I think this would be a cool area to visit after it has rained. With all the gullies and elevation changes, I bet it would be a lively place to witness the splashing of recently shed clouds trickling down the hills and into the creek that traverses the lowest spots of the trail through the place.
This can be a rocky and muddy trail here and there. There are some steeper parts, and it can get a little rugged. Prepare for that, and in those sections of it, just take your time and watch your step.
This Natural Area is surrounded by private property, and the trail skirts around it pretty close to the edge. Respect that fact, and if you do some exploring off trail, head in the direction of the center so that you don’t end up trudging through the woods off of public land and into someone’s yard.
This time of year causes me to point out that while on conservation land, there are other people in the woods enjoying another hobby. Be aware of hunting seasons. If there had been cars in the parking lot, I would have found another place to hike that day. We all go to the woods for our own reasons, and we need to respect and accommodate each other’s hobbies and pastimes. It would be rude to disrupt the peace of the forest as a hunter in a stand is waiting for deer to come past on his one day to be out there. Pay attention to when the hunting seasons are in the areas you might be hiking through, so that we can all get the most out of the different methods of recreation that we practice, while we enjoy being out in the forest.

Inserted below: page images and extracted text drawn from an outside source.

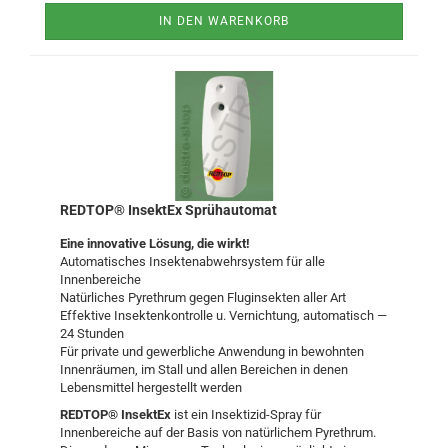
IN DEN WARENKORB
REDTOP® InsektEx Sprühautomat
Eine innovative Lösung, die wirkt!
Automatisches Insektenabwehrsystem für alle
Innenbereiche
Natürliches Pyrethrum gegen Fluginsekten aller Art
Effektive Insektenkontrolle u. Vernichtung, automatisch —
24 Stunden
Für private und gewerbliche Anwendung in bewohnten
Innenräumen, im Stall und allen Bereichen in denen
Lebensmittel hergestellt werden
REDTOP® InsektEx
ist ein Insektizid-Spray für
Innenbereiche auf der Basis von natürlichem Pyrethrum.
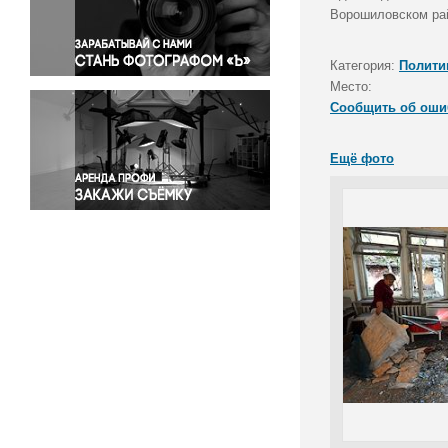
Правосудие
Ворошиловском рай
Происшествия и конфликты
Религия
Категория:
Полити
Место:
Светская жизнь
Сообщить об оши
Спорт
Экология
Ещё фото
Экономика и бизнес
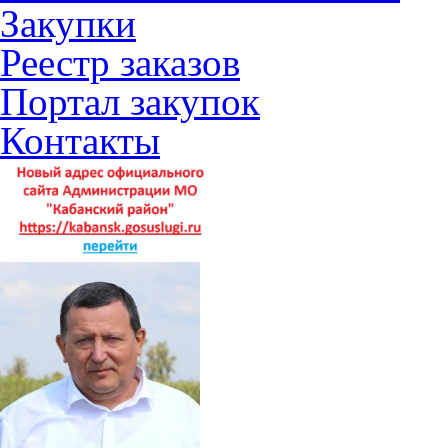
Закупки
Реестр заказов
Портал закупок
Контакты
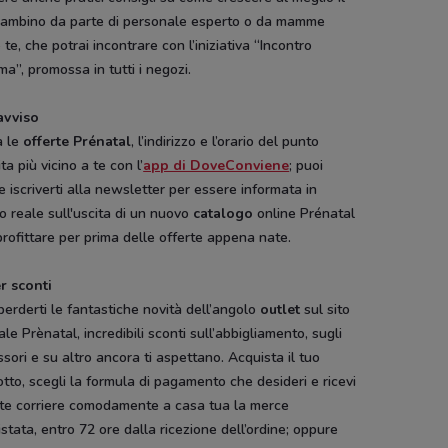
bambino da parte di personale esperto o da mamme
te, che potrai incontrare con l’iniziativa “Incontro
”, promossa in tutti i negozi.
avviso
a le
offerte Prénatal
, l’indirizzo e l’orario del punto
ta più vicino a te con l’
app di DoveConviene
; puoi
 iscriverti alla newsletter per essere informata in
 reale sull'uscita di un nuovo
catalogo
online Prénatal
rofittare per prima delle offerte appena nate.
r sconti
erderti le fantastiche novità dell’angolo
outlet
sul sito
iale Prènatal, incredibili sconti sull’abbigliamento, sugli
sori e su altro ancora ti aspettano. Acquista il tuo
tto, scegli la formula di pagamento che desideri e ricevi
ite corriere comodamente a casa tua la merce
stata, entro 72 ore dalla ricezione dell’ordine; oppure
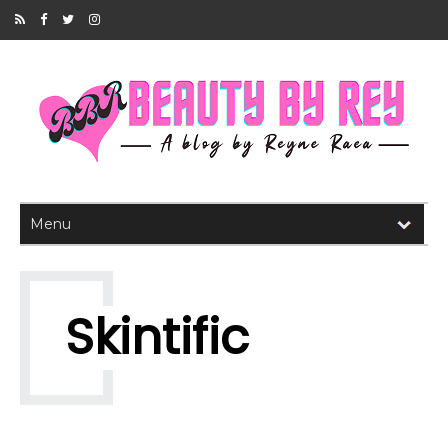
Skintific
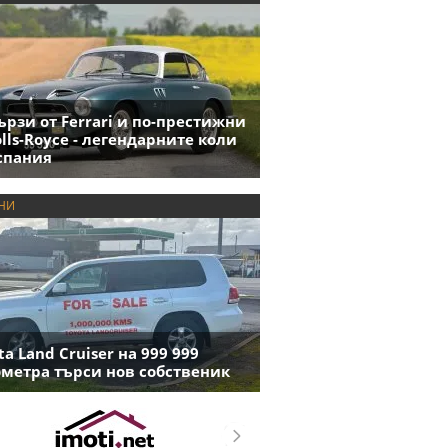
ързи от Ferrari и по-престижни
olls-Royce - легендарните коли
спания
НИ
ta Land Cruiser на 999 999
метра търси нов собственик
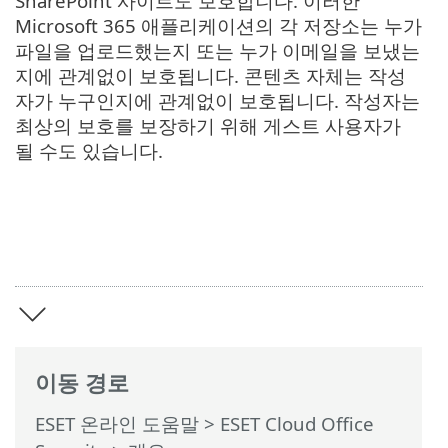
SharePoint 사이트도 보호합니다. 이러한
Microsoft 365 애플리케이션의 각 저장소는 누가
파일을 업로드했는지 또는 누가 이메일을 보냈는
지에 관계없이 보호됩니다. 콘텐츠 자체는 작성
자가 누구인지에 관계없이 보호됩니다. 작성자는
최상의 보호를 보장하기 위해 게스트 사용자가
될 수도 있습니다.
이동 경로
ESET 온라인 도움말
>
ESET Cloud Office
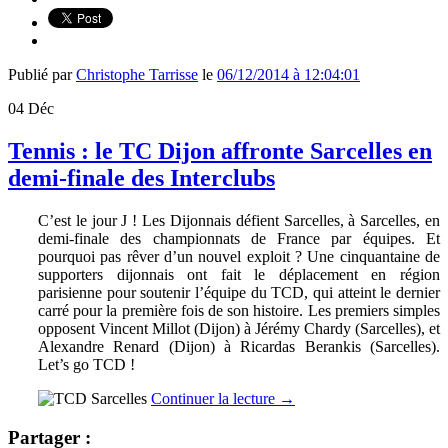
Publié par
Christophe Tarrisse
le
06/12/2014 à 12:04:01
04
Déc
Tennis : le TC Dijon affronte Sarcelles en
demi-finale des Interclubs
C’est le jour J ! Les Dijonnais défient Sarcelles, à Sarcelles, en
demi-finale des championnats de France par équipes. Et
pourquoi pas rêver d’un nouvel exploit ? Une cinquantaine de
supporters dijonnais ont fait le déplacement en région
parisienne pour soutenir l’équipe du TCD, qui atteint le dernier
carré pour la première fois de son histoire. Les premiers simples
opposent Vincent Millot (Dijon) à Jérémy Chardy (Sarcelles), et
Alexandre Renard (Dijon) à Ricardas Berankis (Sarcelles).
Let’s go TCD !
Continuer la lecture
→
Partager :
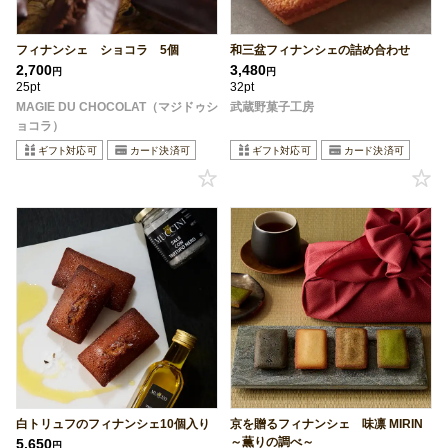
フィナンシェ ショコラ 5個
和三盆フィナンシェの詰め合わせ
2,700
3,480
円
円
25pt
32pt
MAGIE DU CHOCOLAT（マジドゥシ
武蔵野菓子工房
ョコラ）
白トリュフのフィナンシェ10個入り
京を贈るフィナンシェ 味凛 MIRIN
～薫りの調べ～
5,650
円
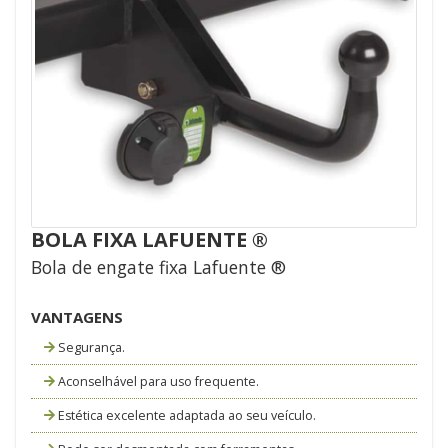
BOLA FIXA LAFUENTE ®
Bola de engate fixa Lafuente ®
VANTAGENS
Segurança.
Aconselhável para uso frequente.
Estética excelente adaptada ao seu veículo.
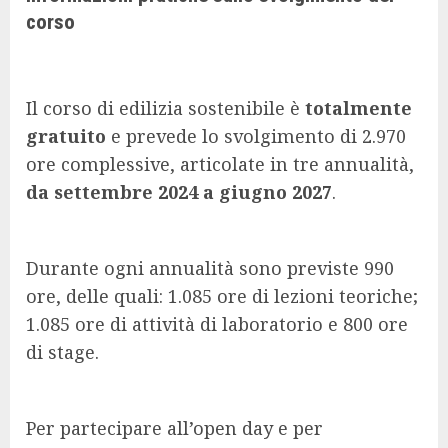
corso
Il corso di edilizia sostenibile è
totalmente
gratuito
e prevede lo svolgimento di 2.970
ore complessive, articolate in tre annualità,
da settembre 2024 a giugno 2027
.
Durante ogni annualità sono previste 990
ore, delle quali: 1.085 ore di lezioni teoriche;
1.085 ore di attività di laboratorio e 800 ore
di stage.
Per partecipare all’open day e per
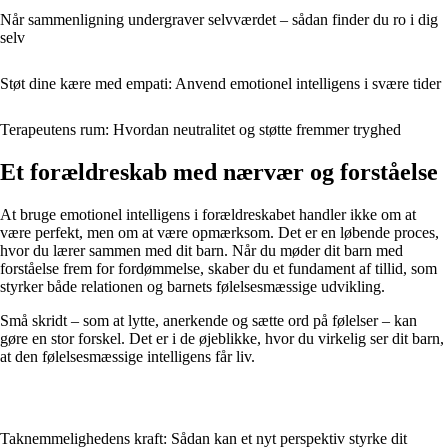
Når sammenligning undergraver selvværdet – sådan finder du ro i dig
selv
Støt dine kære med empati: Anvend emotionel intelligens i svære tider
Terapeutens rum: Hvordan neutralitet og støtte fremmer tryghed
Et forældreskab med nærvær og forståelse
At bruge emotionel intelligens i forældreskabet handler ikke om at
være perfekt, men om at være opmærksom. Det er en løbende proces,
hvor du lærer sammen med dit barn. Når du møder dit barn med
forståelse frem for fordømmelse, skaber du et fundament af tillid, som
styrker både relationen og barnets følelsesmæssige udvikling.
Små skridt – som at lytte, anerkende og sætte ord på følelser – kan
gøre en stor forskel. Det er i de øjeblikke, hvor du virkelig ser dit barn,
at den følelsesmæssige intelligens får liv.
Taknemmelighedens kraft: Sådan kan et nyt perspektiv styrke dit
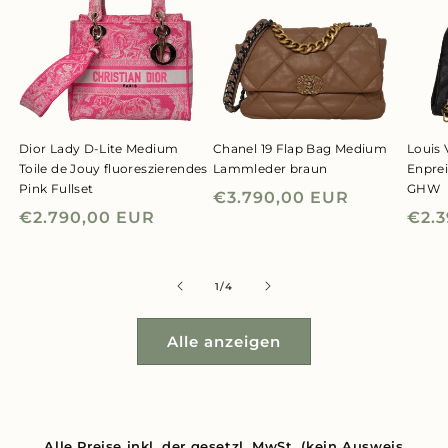
Dior Lady D-Lite Medium
Chanel 19 Flap Bag Medium
Louis 
Toile de Jouy fluoreszierendes
Lammleder braun
Enpre
Pink Fullset
GHW
Normaler
€3.790,00 EUR
Normaler
€2.790,00 EUR
Nor
€2.
Preis
Preis
Prei
von
1
/
4
Alle anzeigen
Alle Preise inkl. der gesetzl. MwSt. (kein Ausweis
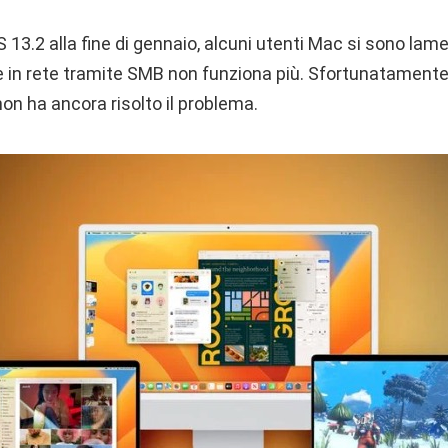
S 13.2 alla fine di gennaio, alcuni utenti Mac si sono lame
ile in rete tramite SMB non funziona più. Sfortunatament
on ha ancora risolto il problema.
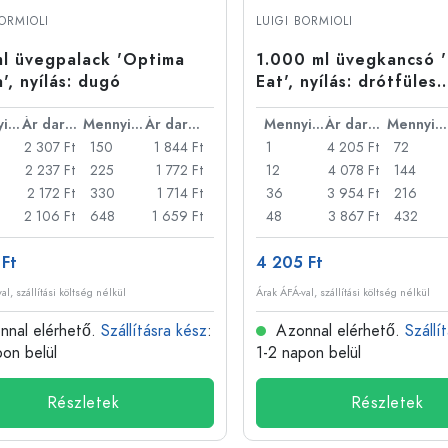
Alumíniumpalackok
BORMIOLI
LUIGI BORMIOLI
l üvegpalack 'Optima
1.000 ml üvegkancsó '
', nyílás: dugó
Eat', nyílás: drótfüles
zárófedél
Mennyiség
Ár darabonként
Mennyiség
Ár darabonként
Mennyiség
Ár darabonként
Mennyiség
2 307 Ft
150
1 844 Ft
1
4 205 Ft
72
2 237 Ft
225
1 772 Ft
12
4 078 Ft
144
2 172 Ft
330
1 714 Ft
36
3 954 Ft
216
2 106 Ft
648
1 659 Ft
48
3 867 Ft
432
 Ft
4 205 Ft
al, szállítási költség nélkül
Árak ÁFÁ-val, szállítási költség nélkül
nal elérhető.
Szállításra kész
:
Azonnal elérhető.
Szállí
pon belül
1-2 napon belül
Részletek
Részletek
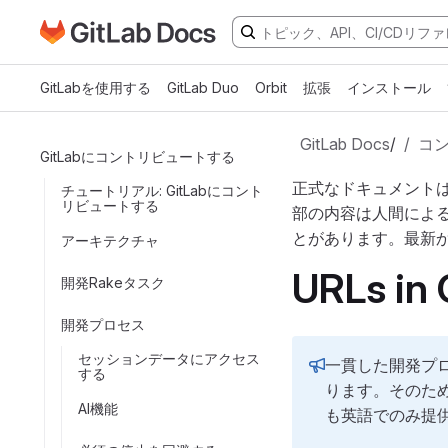
GitLabドキュメントのホームページに移動
メインコンテンツにスキップ
GitLabを使用する
GitLab Duo
Orbit
拡張
インストール
GitLab Docs
/
コ
GitLabにコントリビュートする
正式なドキュメント
チュートリアル: GitLabにコント
リビュートする
部の内容は人間によ
とがあります。最新
アーキテクチャ
URLs in 
開発Rakeタスク
開発プロセス
セッションデータにアクセス
一貫した開発プロ
する
ります。そのため
AI機能
も英語でのみ提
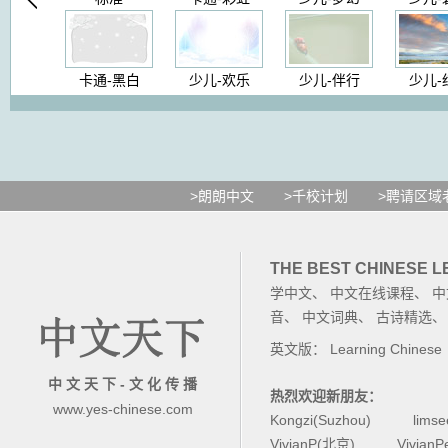
卡通-黑白
少儿-欢乐
少儿-伴行
少儿-
>朗朗中文
>千校计划
>聘请区域
THE BEST CHINESE 
学中文
、
中文在线课程
、
中
音
、
中文词典
、
古诗精选
英文版：
Learning Chinese
中 文 天 下 - 文 化 传 播
热烈欢迎新朋友：
www.yes-chinese.com
Kongzi(Suzhou)
lims
VivianP(北京)
Vivian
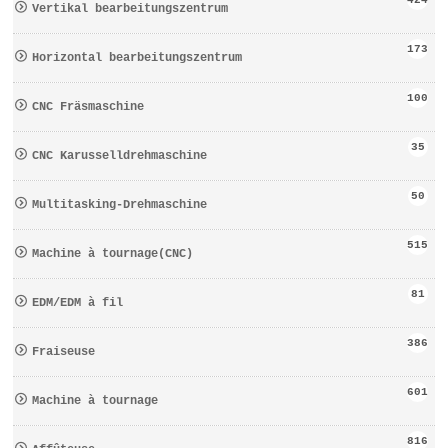
424
Vertikal bearbeitungszentrum
173
Horizontal bearbeitungszentrum
100
CNC Fräsmaschine
35
CNC Karusselldrehmaschine
50
Multitasking-Drehmaschine
515
Machine à tournage(CNC)
81
EDM/EDM à fil
386
Fraiseuse
601
Machine à tournage
816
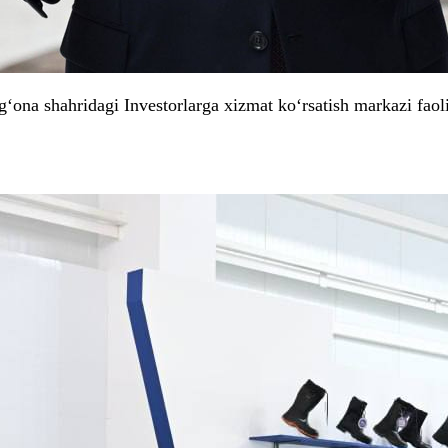
g‘ona shahridagi Investorlarga xizmat ko‘rsatish markazi faol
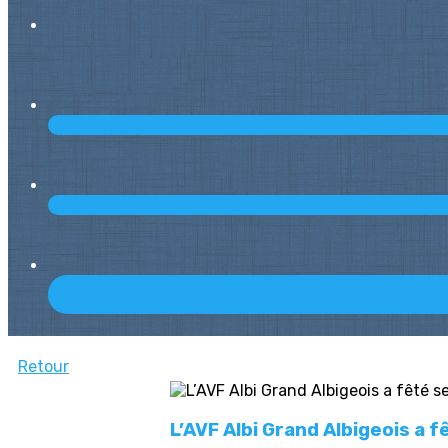
Retour
L’AVF Albi Grand Albigeois a f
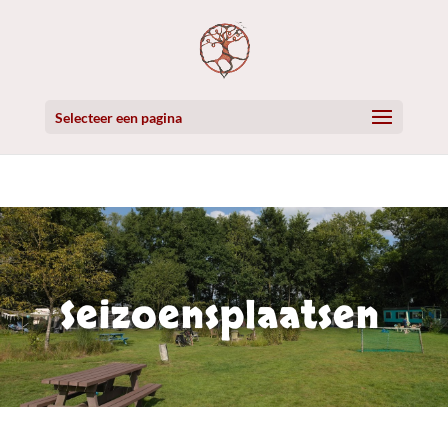
Selecteer een pagina
Seizoensplaatsen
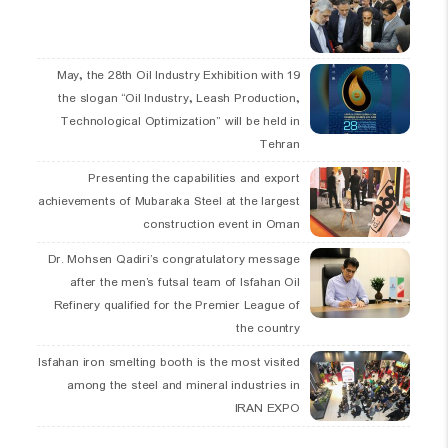
19 May, the 28th Oil Industry Exhibition with
the slogan “Oil Industry, Leash Production,
Technological Optimization” will be held in
Tehran
Presenting the capabilities and export
achievements of Mubaraka Steel at the largest
construction event in Oman
Dr. Mohsen Qadiri’s congratulatory message
after the men’s futsal team of Isfahan Oil
Refinery qualified for the Premier League of
the country
Isfahan iron smelting booth is the most visited
among the steel and mineral industries in
IRAN EXPO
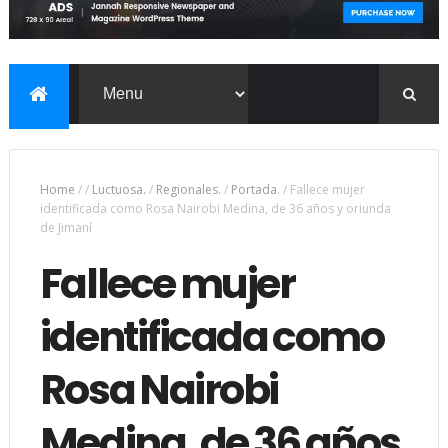
Home
/
/
Luctuosa.
/
Regionales.
/
Portada.
/
Fallece mujer
identificada como Rosa Nairobi Medina, de 36 años y oriunda
de Jimaní
Fallece mujer
identificada como
Rosa Nairobi
Medina, de 36 años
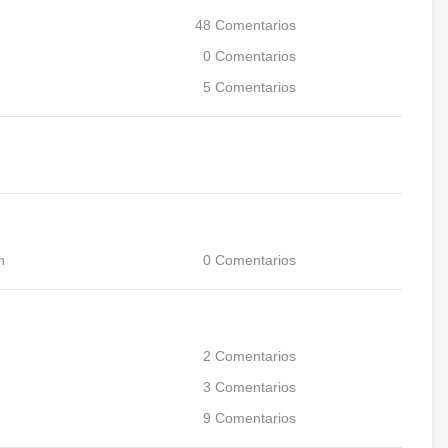
48
Comentarios
0
Comentarios
5
Comentarios
m
0
Comentarios
2
Comentarios
3
Comentarios
9
Comentarios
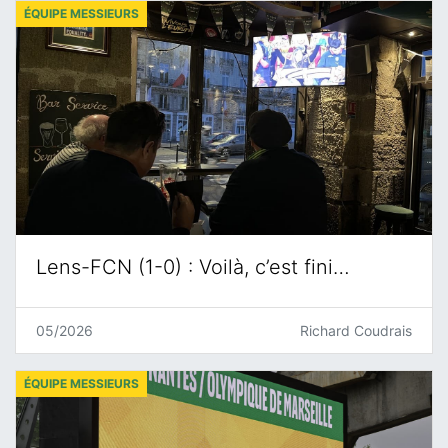
ÉQUIPE MESSIEURS
Lens-FCN (1-0) : Voilà, c’est fini…
05/2026
Richard Coudrais
ÉQUIPE MESSIEURS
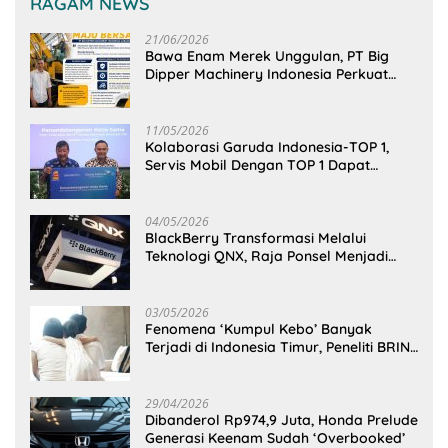
RAGAM NEWS
21/06/2026
Bawa Enam Merek Unggulan, PT Big
Dipper Machinery Indonesia Perkuat
Cengkeraman Pasar di Sulawesi Utara
11/05/2026
Kolaborasi Garuda Indonesia-TOP 1,
Servis Mobil Dengan TOP 1 Dapat
GarudaMiles!
04/05/2026
BlackBerry Transformasi Melalui
Teknologi QNX, Raja Ponsel Menjadi
Raksasa Software Otomotif
03/05/2026
Fenomena ‘Kumpul Kebo’ Banyak
Terjadi di Indonesia Timur, Peneliti BRIN
Ungkap Analisisnya di Kota Manado
29/04/2026
Dibanderol Rp974,9 Juta, Honda Prelude
Generasi Keenam Sudah ‘Overbooked’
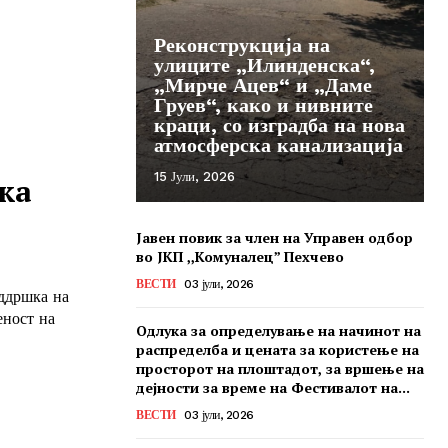
Реконструкција на
улиците „Илинденска“,
„Мирче Ацев“ и „Даме
Груев“, како и нивните
краци, со изградба на нова
атмосферска канализација
15 Јули, 2026
ка
Јавен повик за член на Управен одбор
во ЈКП ,,Комуналец” Пехчево
ВЕСТИ
03 јули, 2026
оддршка на
еност на
Одлука за определување на начинот на
распределба и цената за користење на
просторот на плоштадот, за вршење на
дејности за време на Фестивалот на...
ВЕСТИ
03 јули, 2026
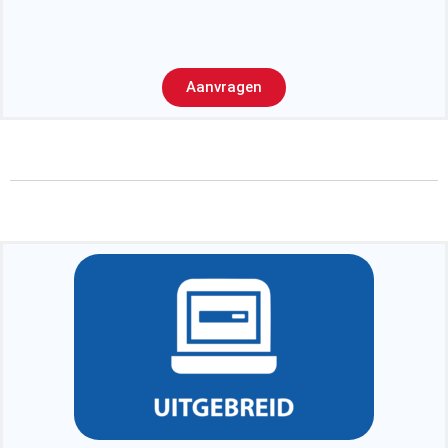
Aanvragen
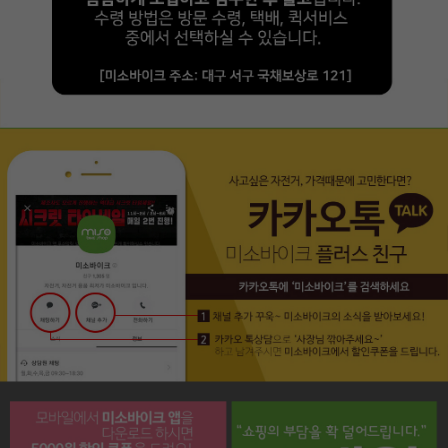
페이코 라이프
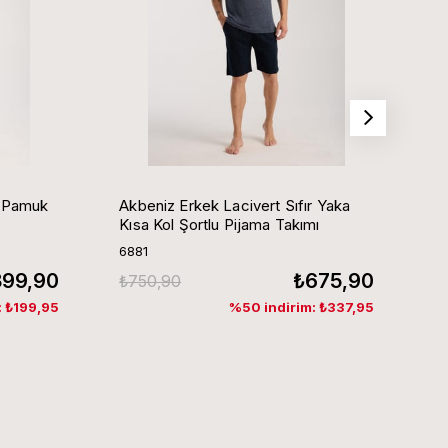
t Pamuk
Akbeniz Erkek Lacivert Sıfır Yaka
Ak
Kısa Kol Şortlu Pijama Takımı
Kı
6881
6
399,90
₺675,90
₺750,90
₺
: ₺199,95
%50 indirim: ₺337,95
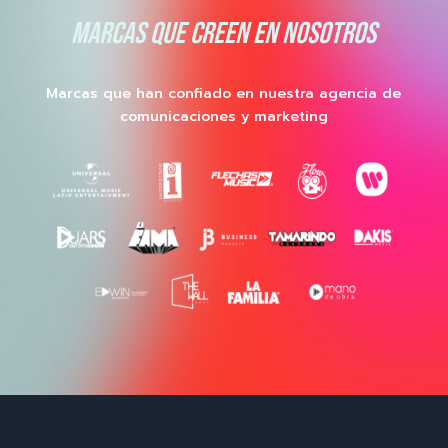
MARCAS QUE CREEN EN NOSOTROS
Marcas que han confiado en nuestra agencia de
comunicaciones y marketing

If there is one trail that I hike where I can envision a little country house being that I would live in, it has consistently been this one. There is a section where you emerge from the woods out into a glade, and there is a spot against the treeline on the opposing hill that I have always imagined a little house standing. A house that in some far off fantasy might be where I reside, in this beautiful place, raising a family and living off of the land and the forest.
This was a great post! We just recently discovered the glades and I came across your post to do some research for my video series. I totally agree with you “I’d like to build a house here” sentiment.